Ich spüre ihre Hand an meinem Rücken und würde genau jetzt am liebsten richtig zusammenbrechen. Aber ich stehe auf, hole ein paar mal tief Luft und setze ein Lächeln auf. Ich nicke meinen Jungs zu, die dann wieder auf die Bühne gehen. Amelie sucht noch nach meinem Blick, aber das schaffe ich jetzt nicht. Ich gehe zurück auf die Bühne und spiele den letzten Song. Meine Fans rufen nach einer Zugabe, aber das machen wir heute nicht. Ich bin komplett ausgelaugt und will einfach nur in mein Bett. Also fällt die Verabschiedung auf der Bühne ebenfalls im Vergleich zu damals wieder echt knapp aus. Mit den anderen zusammen verlasse ich die Bühne, gehe dann aber alleine weiter direkt in meine Garderobe. Unter der Dusche lasse ich die letzten anderthalb Stunden nochmal Revue passieren. Ja, diese Konzerte jetzt taten mir gut. Auf der Bühne konnte ich tatsächlich mal wieder der alte Wincent sein, oder zumindest das, was dem am nächsten kommt. Wirklich der Alte, werde ich nie wieder sein.
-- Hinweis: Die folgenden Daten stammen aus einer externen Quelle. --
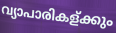
വ്യാപാരികള്ക്കും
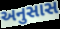
અનુસાસ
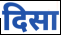
दिसा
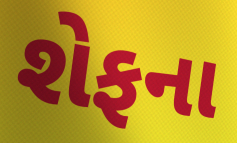
શેફના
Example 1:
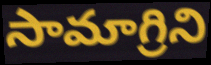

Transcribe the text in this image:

సామాగ్రిని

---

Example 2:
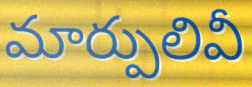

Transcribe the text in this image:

మార్పులివీ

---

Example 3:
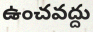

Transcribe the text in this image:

ఉంచవద్దు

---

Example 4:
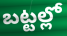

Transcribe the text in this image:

బట్టల్లో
Während das Wasser auf mich herab gießt, lasse ich auch ein paar Tränen zu, aber sobald ich fertig bin, war's das wieder. Ich ziehe mich an und packe dann grade meine Sachen zusammen, als Amelie reinkommt.
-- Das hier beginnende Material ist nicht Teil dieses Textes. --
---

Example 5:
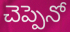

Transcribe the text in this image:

చెప్పెనో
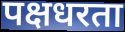
पक्षधरता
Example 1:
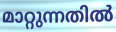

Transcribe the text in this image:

മാറ്റുന്നതിൽ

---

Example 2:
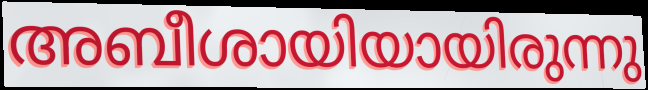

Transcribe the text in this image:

അബീശായിയായിരുന്നു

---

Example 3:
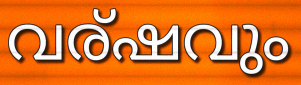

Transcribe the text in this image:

വര്ഷവും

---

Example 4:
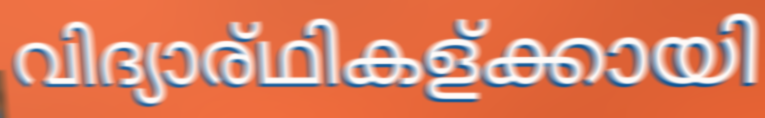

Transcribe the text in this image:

വിദ്യാര്ഥികള്ക്കായി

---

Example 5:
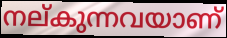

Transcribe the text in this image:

„Wincent, ich mache mir Sorgen um dich" beginnt sie direkt.
„Mir geht's gut" murmle ich, obwohl es nun echt offensichtlich ist, dass es mir nicht gut geht.
Jetzt nach dem Konzert fühle ich mich wieder so leer. Vor fast exakt vier Jahren habe ich mir genau vorgestellt, wie es jetzt nach einem Konzert laufen sollte. Ich komme von der Bühne und falle sofort in die Arme meiner Frau, küsse sie intensiv. Unser Sohn ist davon total angewidert, was mich zum lachen bringt. Nach einer kurzen Dusche spiele ich dann noch mit ihm im Backstage, jage ihn durch die Gänge, sehe mit ihm beim Abbau zu oder liege einfach mit ihm und seiner Mutter auf irgendeinem Sofa oder so. Dabei schläft er auf meiner Brust, ich lasse mir von meiner Frau durch die Haare streichen und schlafe auch beinahe ein. Das war mein Traum. Bei dieser Vorstellung habe ich vor vier Jahren Tränen in den Augen gehabt, weil ich mich gefreut habe. Jetzt habe ich Tränen in den Augen, weil es nie genau so sein wird.
„Dir geht es gar nicht gut. Es war zu früh, du bist noch nicht soweit, wieder auf der Bühne zu stehen. Ich hätte es schon viel früher checken sollen, vielleicht wollte ich es auch einfach nicht wahrhaben. Du brauchst noch Zeit."
„Amelie, ich weiß selber, wie viel ich schaffe! Ich bin erwachsen!" motze ich sie an und bereue meinen Ton schon im nächsten Augenblick wieder.
„Lass doch bitte zu, dass man sich um dich sorgt, du bist eben fast zusammengebrochen. Ich wollte dich nicht zurück auf die Bühne lassen und wahrscheinlich hätte ich es auch nicht tun sollen. Ich hätte dich davon abhalten sollen..."
„Gib dir keine Schuld, ich hab selber entschieden. Ich hab entschieden, dieses Album zu veröffentlichen. Ich hab entschieden, auf Tour zu gehen. Ich hab das alles entschieden und ich hab es durchgezogen. Jetzt will ich ins Hotel."
Mit meinen Sachen verlasse ich, nachdem ich Amelie einen Kuss auf die Wange gedrückt habe, meine Garderobe und fahre dann zum Hotel.